## Tarea 1
Reescribe el tramo de la columna sobre la euforia política desde "Es vital entender" hasta "todo se sabe.", cambiando "escollos" por "obstáculos".

Por Alberto Medina Méndez
COLUMNISTA
La euforia ha ocupado un lugar preponderante en este momento político, como pocas veces antes había sucedido. Tal vez ha sido un fenómeno demasiado desproporcionado. La alegría generada por el fin de un ciclo ha empujado, casi inevitablemente, a un exitismo algo desmedido.
Lo que ha quedado atrás fue realmente lamentable, nefasto, patético. No solo lo económico ha quedado virtualmente destruido, sino que también lo institucional ha sentido el impacto de una era de absurdos dislates.
En este contexto, el punto de partida desde el que se debe emprender el nuevo viaje estará plagado de contrariedades. Es justamente por eso, que resulta imprescindible abandonar la actual dinámica de los festejos anticipados para pasar a una fase más operativa, la de la acción concreta, esa que marcará ineludiblemente el verdadero sendero a recorrer.
Todos recitan esta idea de que lo que viene no puede ser peor que lo anterior, y que inexorablemente al concluir este primer tramo, el país estará en condiciones inmejorables de mirar el porvenir con mayor optimismo.
Ese recorrido entre el presente y el futuro, ni siquiera se ha iniciado. Las emotivas celebraciones, la felicidad incontenible de muchos y las enormes expectativas de tantos ciudadanos que se gestaron desde la bisagra política que produjo el resultado electoral reciente, no ayudan demasiado a transitar este trayecto de un modo sensato, prudente y racional.
Es vital entender que no es saludable saborear el triunfo antes de lograrlo. Luego de esta etapa funesta que se ha vivido viene otra, bien diferente, repleta de sacrificios e inconvenientes. Los escollos estarán por todas partes y no todos se han explicitado de un modo transparente como para estar seguros de que solo se trata de un difícil trance sobre el que todo se sabe.
Hoy se visualiza, pero con cierta dificultad, una larga lista de problemas que se deberán afrontar. También queda claro que al concluir esa compleja instancia se estará en una mejor posición, y que desde ese momento recién se podrá construir con elementos más tangibles, el desarrollo anhelado.
Para que eso suceda falta bastante y lo que habrá que atravesar no será nada sencillo. Los tropiezos serán múltiples, los desafíos que deben ser superados son extremadamente exigentes, y las soluciones a cada uno de esos obstáculos requieren de una fortaleza enorme, ideas absolutamente claras e implementaciones muy precisas, pertinentes y atinadas.
Lo que ha quedado atrás era malo, muy malo, pero nadie puede ofrecer garantías sobre el futuro inmediato. Por eso importa comprender la naturaleza de este proceso y concentrarse con muchas energías en lo cotidiano, en el paso a paso, para sortear con perseverancia, algunos de los problemas que forman parte del extenso inventario heredado.

## Tarea 2
Pon en una tabla Markdown los registros desde el inicio hasta la línea que contiene "1. As a Frequent", las dos incluidas. Usa las columnas "Fila" y "Línea", con un número por fila, y deja fuera las líneas en blanco.

Registros listados en un conjunto de datos:

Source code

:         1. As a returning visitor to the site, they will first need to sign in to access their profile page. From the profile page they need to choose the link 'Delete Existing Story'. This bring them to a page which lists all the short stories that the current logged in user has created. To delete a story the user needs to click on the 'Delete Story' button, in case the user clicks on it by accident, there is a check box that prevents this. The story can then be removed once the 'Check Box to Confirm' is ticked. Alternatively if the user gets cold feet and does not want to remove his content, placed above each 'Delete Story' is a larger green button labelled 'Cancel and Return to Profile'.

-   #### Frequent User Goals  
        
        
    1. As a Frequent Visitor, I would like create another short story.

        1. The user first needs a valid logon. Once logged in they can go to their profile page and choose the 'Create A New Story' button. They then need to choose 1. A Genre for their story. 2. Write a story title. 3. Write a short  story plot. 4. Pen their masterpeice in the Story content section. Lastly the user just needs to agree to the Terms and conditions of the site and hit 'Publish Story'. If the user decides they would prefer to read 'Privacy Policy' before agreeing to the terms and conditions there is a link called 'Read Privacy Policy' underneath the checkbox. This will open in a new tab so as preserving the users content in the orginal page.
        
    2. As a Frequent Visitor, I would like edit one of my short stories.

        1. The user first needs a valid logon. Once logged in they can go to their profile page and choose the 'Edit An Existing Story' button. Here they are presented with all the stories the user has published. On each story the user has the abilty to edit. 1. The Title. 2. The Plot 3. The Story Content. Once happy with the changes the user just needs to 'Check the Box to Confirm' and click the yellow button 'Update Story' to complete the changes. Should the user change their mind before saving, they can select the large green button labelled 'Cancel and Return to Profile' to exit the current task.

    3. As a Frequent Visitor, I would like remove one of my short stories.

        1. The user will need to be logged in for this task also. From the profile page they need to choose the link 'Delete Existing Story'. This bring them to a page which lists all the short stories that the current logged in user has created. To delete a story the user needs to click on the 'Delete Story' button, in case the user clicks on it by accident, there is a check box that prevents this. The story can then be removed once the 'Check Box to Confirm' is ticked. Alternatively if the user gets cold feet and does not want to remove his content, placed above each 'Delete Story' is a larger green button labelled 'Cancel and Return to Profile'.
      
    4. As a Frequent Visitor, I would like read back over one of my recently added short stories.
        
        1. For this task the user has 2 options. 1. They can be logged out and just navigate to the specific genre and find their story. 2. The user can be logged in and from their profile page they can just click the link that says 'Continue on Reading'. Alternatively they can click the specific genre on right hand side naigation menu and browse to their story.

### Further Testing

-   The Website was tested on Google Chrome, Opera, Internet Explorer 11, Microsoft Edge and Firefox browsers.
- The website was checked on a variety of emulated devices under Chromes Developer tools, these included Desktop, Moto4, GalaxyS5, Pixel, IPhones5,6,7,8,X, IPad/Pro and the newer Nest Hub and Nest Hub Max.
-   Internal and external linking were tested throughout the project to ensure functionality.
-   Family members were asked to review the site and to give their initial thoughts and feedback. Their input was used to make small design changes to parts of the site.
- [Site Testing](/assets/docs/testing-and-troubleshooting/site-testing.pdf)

## Respuesta escrita 1
Es vital entender que no es saludable saborear el triunfo antes de lograrlo. Luego de esta etapa funesta que se ha vivido viene otra, bien diferente, repleta de sacrificios e inconvenientes. Los obstáculos estarán por todas partes y no todos se han explicitado de un modo transparente como para estar seguros de que solo se trata de un difícil trance sobre el que todo se sabe.

## Respuesta escrita 2
| Fila | Línea |
|---|---|
| 1 | Source code |
| 2 | :         1. As a returning visitor to the site, they will first need to sign in to access their profile page. From the profile page they need to choose the link 'Delete Existing Story'. This bring them to a page which lists all the short stories that the current logged in user has created. To delete a story the user needs to click on the 'Delete Story' button, in case the user clicks on it by accident, there is a check box that prevents this. The story can then be removed once the 'Check Box to Confirm' is ticked. Alternatively if the user gets cold feet and does not want to remove his content, placed above each 'Delete Story' is a larger green button labelled 'Cancel and Return to Profile'. |
| 3 | -   #### Frequent User Goals   |
| 4 |     1. As a Frequent Visitor, I would like create another short story. |